Впрочем, дед Василий, например, если бы был жив, наверняка бы согласился, а мать… Деда Василия подрубило производство, на котором он работал, – так тяжело он болел. У Елены до сих пор стоит перед глазами его лицо – живое, измененное хворью… Болел он долго и, хотя терял силы не по дням, а по часам, поначалу самостоятельно, пешком добирался до поликлиники, позже лечащий врач стал приезжать к нему домой. Но разве можно вылечить то, что не лечится?
Присев на край кровати, врач первым делом доставал стетоскоп.
– Ну-с, голубчик, как мы себя сегодня чувствуем?
В ответ обычно бывал слышен тяжелый задыхающийся хрип больного:
– Хреново.
– А вчера как было?
– Вчера еще хреновее.
– Хреновее, чем сегодня? Значит, дело пошло на улучшение… Так-так-так, – врач поспешно приоткрывал на деде Василии одеяло, совал в уши рогульки стетоскопа. – Ну-с, изучим процесс улучшения здоровья с точки зрения современной медицины.
Это повторялось два раза в неделю. Иногда, если дед Василий чувствовал себя хуже, – три раза…
В «Пельменной» Елена пробыла час, вышли вместе, когда вечер уже сделался смуглым, на Сретенке зажглись фонари, стало прохладнее и вообще ощущалось, что на город вот-вот упадет ночь.
Немного постояли у входа. Им было, что сказать друг другу, но оба они молчали. Потом Кирсанов, вздохнув зажато, поцеловал Елене руку, поклонился и, прихрамывая, двинулся вверх по бульвару, в сторону Чистых прудов. По дороге подхватил какую-то прутинку, небрежно хлопнул ею по штанине, затем откинул в сторону.

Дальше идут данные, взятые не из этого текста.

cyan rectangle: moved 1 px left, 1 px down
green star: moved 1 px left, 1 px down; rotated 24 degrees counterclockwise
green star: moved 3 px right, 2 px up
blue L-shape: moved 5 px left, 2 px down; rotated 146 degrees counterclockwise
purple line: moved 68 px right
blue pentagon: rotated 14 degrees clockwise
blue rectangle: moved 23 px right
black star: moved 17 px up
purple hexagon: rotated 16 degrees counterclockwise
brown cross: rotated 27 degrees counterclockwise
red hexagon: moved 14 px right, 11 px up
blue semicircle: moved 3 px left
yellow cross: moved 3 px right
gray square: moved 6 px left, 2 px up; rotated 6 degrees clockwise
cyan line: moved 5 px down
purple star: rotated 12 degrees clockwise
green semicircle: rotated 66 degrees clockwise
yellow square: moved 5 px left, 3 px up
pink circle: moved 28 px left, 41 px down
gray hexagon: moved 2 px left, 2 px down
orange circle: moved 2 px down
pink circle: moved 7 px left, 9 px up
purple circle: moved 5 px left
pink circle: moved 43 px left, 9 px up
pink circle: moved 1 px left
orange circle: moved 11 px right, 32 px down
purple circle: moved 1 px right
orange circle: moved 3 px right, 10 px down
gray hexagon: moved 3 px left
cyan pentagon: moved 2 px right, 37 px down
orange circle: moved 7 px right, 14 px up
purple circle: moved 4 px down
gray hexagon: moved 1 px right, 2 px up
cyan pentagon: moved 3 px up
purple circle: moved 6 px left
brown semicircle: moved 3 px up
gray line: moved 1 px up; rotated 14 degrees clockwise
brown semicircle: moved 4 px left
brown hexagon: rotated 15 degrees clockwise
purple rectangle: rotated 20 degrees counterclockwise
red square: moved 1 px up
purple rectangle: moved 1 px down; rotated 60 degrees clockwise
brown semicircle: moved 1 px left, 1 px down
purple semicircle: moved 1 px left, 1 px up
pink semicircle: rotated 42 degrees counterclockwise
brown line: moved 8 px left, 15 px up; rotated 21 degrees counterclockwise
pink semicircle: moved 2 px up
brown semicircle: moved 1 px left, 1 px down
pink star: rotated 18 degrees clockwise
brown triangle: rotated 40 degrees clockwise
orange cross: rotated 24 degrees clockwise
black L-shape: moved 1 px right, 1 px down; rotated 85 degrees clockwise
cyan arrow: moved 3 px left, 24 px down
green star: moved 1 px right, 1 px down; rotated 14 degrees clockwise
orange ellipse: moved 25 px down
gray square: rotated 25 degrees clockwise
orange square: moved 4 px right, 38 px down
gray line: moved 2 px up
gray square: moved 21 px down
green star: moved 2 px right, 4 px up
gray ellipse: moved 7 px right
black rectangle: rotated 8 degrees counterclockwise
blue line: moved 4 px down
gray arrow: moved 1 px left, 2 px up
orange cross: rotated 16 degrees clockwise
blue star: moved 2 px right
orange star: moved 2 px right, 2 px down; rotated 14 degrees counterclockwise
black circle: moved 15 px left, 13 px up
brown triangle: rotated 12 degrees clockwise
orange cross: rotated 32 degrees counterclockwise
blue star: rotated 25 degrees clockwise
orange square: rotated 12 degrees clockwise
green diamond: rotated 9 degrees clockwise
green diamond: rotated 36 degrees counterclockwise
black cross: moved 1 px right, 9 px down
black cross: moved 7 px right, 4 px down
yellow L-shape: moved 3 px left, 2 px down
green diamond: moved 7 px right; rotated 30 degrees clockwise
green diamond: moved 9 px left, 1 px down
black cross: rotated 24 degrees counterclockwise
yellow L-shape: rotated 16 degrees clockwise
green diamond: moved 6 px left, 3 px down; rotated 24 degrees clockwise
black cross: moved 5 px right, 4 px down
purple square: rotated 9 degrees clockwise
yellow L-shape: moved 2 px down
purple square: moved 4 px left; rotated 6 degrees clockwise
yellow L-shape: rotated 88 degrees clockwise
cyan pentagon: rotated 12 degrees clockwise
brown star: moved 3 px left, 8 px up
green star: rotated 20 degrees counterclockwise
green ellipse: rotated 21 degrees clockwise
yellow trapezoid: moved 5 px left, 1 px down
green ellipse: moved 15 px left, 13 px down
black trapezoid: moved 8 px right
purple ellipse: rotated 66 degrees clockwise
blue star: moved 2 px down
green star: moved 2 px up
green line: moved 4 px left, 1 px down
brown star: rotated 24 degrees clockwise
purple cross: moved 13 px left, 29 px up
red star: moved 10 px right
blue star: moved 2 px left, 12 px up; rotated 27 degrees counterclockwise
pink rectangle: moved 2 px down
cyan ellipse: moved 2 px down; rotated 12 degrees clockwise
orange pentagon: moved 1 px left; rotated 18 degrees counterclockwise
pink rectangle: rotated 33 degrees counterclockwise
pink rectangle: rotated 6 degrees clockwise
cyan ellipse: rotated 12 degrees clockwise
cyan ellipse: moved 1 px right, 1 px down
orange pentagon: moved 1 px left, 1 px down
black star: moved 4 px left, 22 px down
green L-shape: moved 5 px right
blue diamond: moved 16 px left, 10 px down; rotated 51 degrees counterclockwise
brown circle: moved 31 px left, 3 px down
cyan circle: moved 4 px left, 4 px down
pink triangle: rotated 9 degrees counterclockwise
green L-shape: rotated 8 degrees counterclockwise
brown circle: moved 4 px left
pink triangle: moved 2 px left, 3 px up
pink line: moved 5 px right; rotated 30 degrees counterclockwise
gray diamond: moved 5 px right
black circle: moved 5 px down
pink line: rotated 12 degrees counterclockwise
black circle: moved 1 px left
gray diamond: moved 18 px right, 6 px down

Елена по Сретенке направилась домой. Шла быстро, опустив голову и о чем-то сосредоточенно размышляя. Глаза ее были влажными.
Вере Егоровой все больше и больше нравился Николай Вилнис – литовец, который вопреки общей молве совсем не был медлительным молчуном. Разговаривал он нормально, если надо – говорил быстро, если не надо – медленно, по-разному, в общем.
На охоте, как говорили Вере, действовал стремительно, мог завалить любого зверя: и крохотного здешнего оленя, и голубого песца, чтобы любимой женщине было из чего сшить шапку и муфту, и огромного моржа, до тушенки из которого были очень охочи норвежские горняки из шахт Лонгьира, и сшибить на лету наглую чайку, выхватившую из бака с ухой большую рыбину… Словом, это был настоящий охотник. Профессионал.